Aslına bakarsak, yapay zekâ bir şeyler üretirken belirli kurallar çerçevesinde geçmiş ve mevcut verileri kullanarak, zaten var olan örnekleri düzenliyor ve yeniden üretiyor. Kısacası, bir bakıma insan yaratıcılığını taklit ediyor.
Oysa bir insanın yaratıcılığı bunlarla sınırlı kalmadığını biliyoruz. İnsan, yaratıcılığını sergilerken, deneyimlerinden, duygularından, değerlerinden ve içsel dürtülerinden faydalanır. Bunlar da insanı tamamen özgün kılan şeyler.
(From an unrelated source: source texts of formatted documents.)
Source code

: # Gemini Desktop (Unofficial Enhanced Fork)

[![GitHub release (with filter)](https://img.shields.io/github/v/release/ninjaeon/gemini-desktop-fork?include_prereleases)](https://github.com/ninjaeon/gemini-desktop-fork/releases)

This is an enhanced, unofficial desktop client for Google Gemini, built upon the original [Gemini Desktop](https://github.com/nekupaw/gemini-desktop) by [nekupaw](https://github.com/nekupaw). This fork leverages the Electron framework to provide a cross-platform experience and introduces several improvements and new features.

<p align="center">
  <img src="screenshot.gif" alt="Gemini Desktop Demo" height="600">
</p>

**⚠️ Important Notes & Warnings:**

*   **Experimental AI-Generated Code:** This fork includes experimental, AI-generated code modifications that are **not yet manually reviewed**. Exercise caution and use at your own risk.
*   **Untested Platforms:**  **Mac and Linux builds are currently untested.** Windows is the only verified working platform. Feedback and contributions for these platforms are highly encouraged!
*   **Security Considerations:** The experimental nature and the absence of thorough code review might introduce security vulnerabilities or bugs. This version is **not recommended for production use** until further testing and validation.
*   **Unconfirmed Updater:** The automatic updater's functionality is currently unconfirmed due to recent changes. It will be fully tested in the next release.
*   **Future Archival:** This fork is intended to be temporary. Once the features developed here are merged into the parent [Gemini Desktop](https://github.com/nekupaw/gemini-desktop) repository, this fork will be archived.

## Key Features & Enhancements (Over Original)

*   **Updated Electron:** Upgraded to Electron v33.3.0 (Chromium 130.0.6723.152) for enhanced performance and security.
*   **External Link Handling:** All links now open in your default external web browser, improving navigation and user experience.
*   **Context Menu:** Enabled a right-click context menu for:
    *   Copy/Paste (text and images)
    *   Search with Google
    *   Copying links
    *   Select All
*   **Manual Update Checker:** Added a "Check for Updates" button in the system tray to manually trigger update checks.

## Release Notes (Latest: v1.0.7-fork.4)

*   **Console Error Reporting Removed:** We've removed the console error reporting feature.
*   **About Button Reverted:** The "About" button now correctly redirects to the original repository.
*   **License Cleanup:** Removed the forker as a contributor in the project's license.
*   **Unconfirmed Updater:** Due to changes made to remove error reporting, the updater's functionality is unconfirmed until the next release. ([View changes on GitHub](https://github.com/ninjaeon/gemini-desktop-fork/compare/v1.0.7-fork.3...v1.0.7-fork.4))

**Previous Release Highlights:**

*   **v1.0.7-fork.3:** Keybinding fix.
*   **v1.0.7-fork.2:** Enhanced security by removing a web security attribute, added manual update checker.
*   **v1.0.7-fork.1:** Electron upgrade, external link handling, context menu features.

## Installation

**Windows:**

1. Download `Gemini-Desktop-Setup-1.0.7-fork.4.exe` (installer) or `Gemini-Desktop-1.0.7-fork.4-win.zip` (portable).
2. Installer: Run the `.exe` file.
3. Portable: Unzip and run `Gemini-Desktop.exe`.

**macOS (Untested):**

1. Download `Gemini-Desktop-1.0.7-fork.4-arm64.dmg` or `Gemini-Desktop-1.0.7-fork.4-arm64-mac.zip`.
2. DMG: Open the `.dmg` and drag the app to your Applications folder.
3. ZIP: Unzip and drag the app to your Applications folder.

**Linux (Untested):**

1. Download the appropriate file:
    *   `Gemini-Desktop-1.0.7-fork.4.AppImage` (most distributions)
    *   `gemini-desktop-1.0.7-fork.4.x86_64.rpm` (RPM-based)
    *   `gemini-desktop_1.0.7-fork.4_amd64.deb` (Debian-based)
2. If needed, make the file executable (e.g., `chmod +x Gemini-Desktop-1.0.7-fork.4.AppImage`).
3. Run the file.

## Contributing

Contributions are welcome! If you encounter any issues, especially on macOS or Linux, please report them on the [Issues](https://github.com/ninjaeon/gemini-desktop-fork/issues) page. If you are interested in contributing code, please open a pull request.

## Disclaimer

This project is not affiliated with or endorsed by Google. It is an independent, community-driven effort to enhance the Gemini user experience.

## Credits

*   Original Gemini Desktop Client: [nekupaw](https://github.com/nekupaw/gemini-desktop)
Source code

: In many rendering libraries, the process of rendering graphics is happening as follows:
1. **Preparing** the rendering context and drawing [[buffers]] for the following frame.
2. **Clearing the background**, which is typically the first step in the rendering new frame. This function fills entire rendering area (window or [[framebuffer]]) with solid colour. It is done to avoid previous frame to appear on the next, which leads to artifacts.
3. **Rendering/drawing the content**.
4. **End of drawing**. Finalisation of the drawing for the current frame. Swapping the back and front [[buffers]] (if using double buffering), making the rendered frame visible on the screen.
İnsan elinin değdiği her şey eşsiz bir değer taşır. Yapay zekâyı da icat eden insan değil midir?
Teknoloji, hayatımızı kolaylaştırmak amacıyla sürekli gelişiyor. Yapay zekâyı bu gelişimin bir sonucu ve bir araç olarak görürsek, onu faydalı bir şekilde kullanmaya devam eder ve insan yaratıcılığını koruyarak sürdürebiliriz.
“İnsan Yapımı Filmler Burada”
Hah! Kaldırın şu tabelayı. Buna ihtiyacımız olmayacak!